Samantha Hunt, The Seas
“The true power of this novel is in the young woman’s narration. She is not a victim. She is never passive. Her sexual desires are bold and sharp. In an exceptionally singular voice, she dreams vividly of what she wants … It’s hard to imagine that a book so brief could tackle the Iraq war, grief over the loss of a parent, the longing for freedom, an enthrallment with the ocean, loneliness, sexual awakening, faith, and etymology, all in less than 200 pages, but Samantha Hunt has done it, and done it well. The conciseness of the novel is part of what makes it so artful … We root for her [the narrator], and wish—up until the very last page—that she will grow a tail and escape into the ocean.”
–Sara Cutaia, The Chicago Review of Books
Deep Dive: Samantha Hunt on the ghosts of Brooklyn past
Bret Anthony Johnston, Corpus Christi: Stories
“In his promising debut collection, Johnston travels through time and across socioeconomic divides to present a series of nuanced portraits of middle-aged, middle-American loneliness in all its permutations … Johnston’s Corpus is America in microcosm. But it is the emotional landscape that interests the author, not the physical, and, without lapsing into sentimentality, he evokes a peculiarly American brand of abject loneliness and tentative optimism.”

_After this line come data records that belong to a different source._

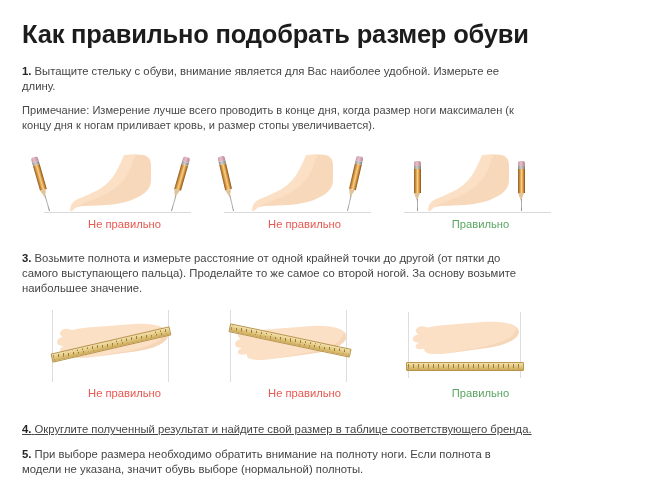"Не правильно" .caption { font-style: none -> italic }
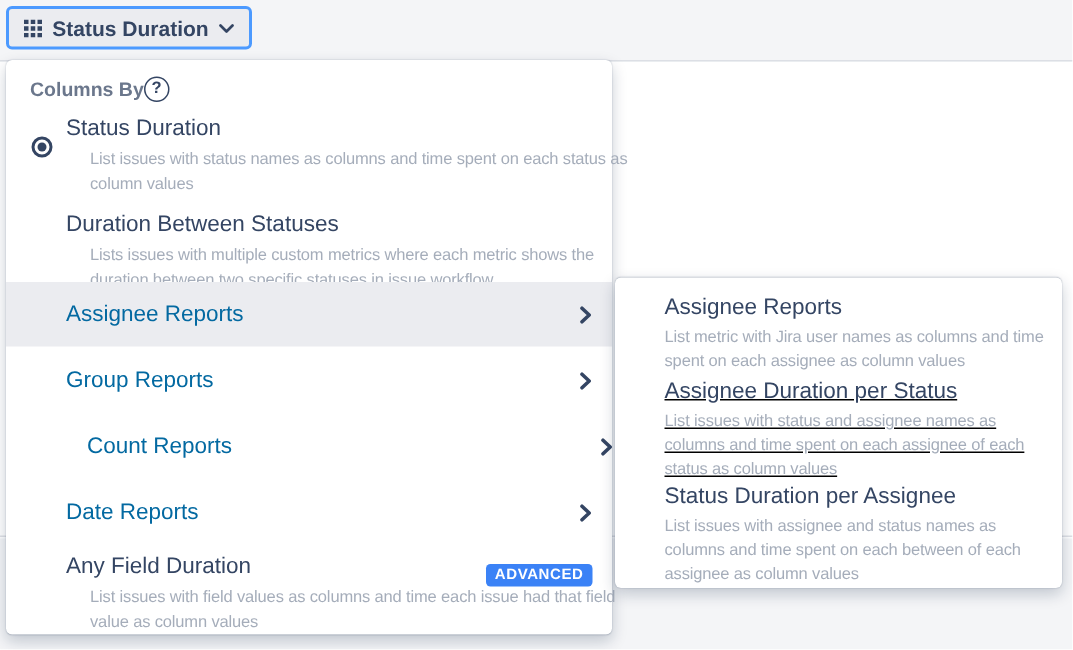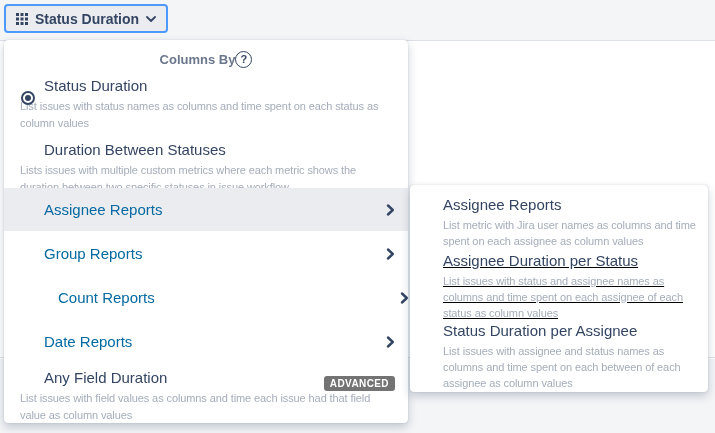"Columns By" .menu-header { justify-content: center -> flex-start }
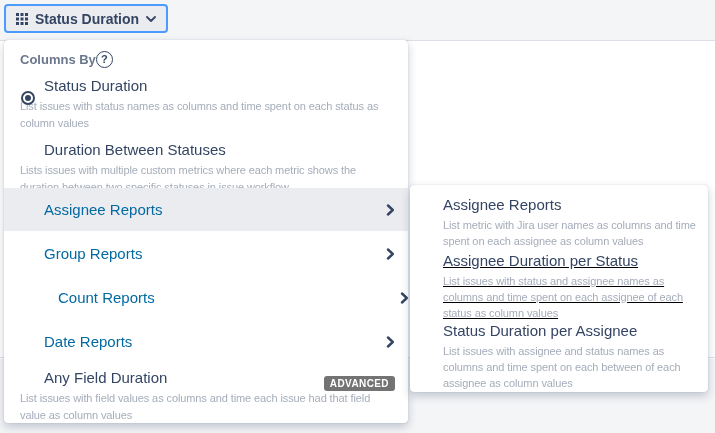"List issues with status names" .opt-desc { margin-left: 16px -> 56px }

Rattawut Lapcharoensap, Sightseeing
“It’s the distance between that outsider’s paradise and the native’s often grim reality that Lapcharoensap shows us in his tales, so tenderly crafted and beautifully realized that they’ll snuggle up behind your heart and stay there for a long time … The first five stories are all told from the point of view of young boys with similar voices, and this has a comforting effect. One of the difficulties in reading a short story collection is that, just as you get used to a particular voice, it abruptly changes, and Sightseeing provides a nice change from typical collections for that reason. Lapcharoensap’s boy narrators are so fully realized that you want to stay with them, even when the towns, back stories and plots around them change.”
–Priya Jain, Salon
ZZ Packer, Drinking Coffee Elsewhere
“There is an apparent ease of composition and confidence of direction. There is enough texture of detail, colour, cruelty and sensibility to give the writing that elusive feeling of reality. But the winning component is Packer’s authorial voice: uncompromising, funny, angry without the obsession, political without tedium, intensely human, peppered with astonishing moments of poetry … This is a book full of journeys and escape, of characters displaced or alone, who often find that their destinations pose even more profound threats to their survival … While Packer does seem over-preoccupied with black and white, she allows her lens to take in the grey areas between. In her darting through history and the present, she poses that essential question: how much has really changed? … Serious and contentious, she never loses hold of the craft and delight of storytelling.”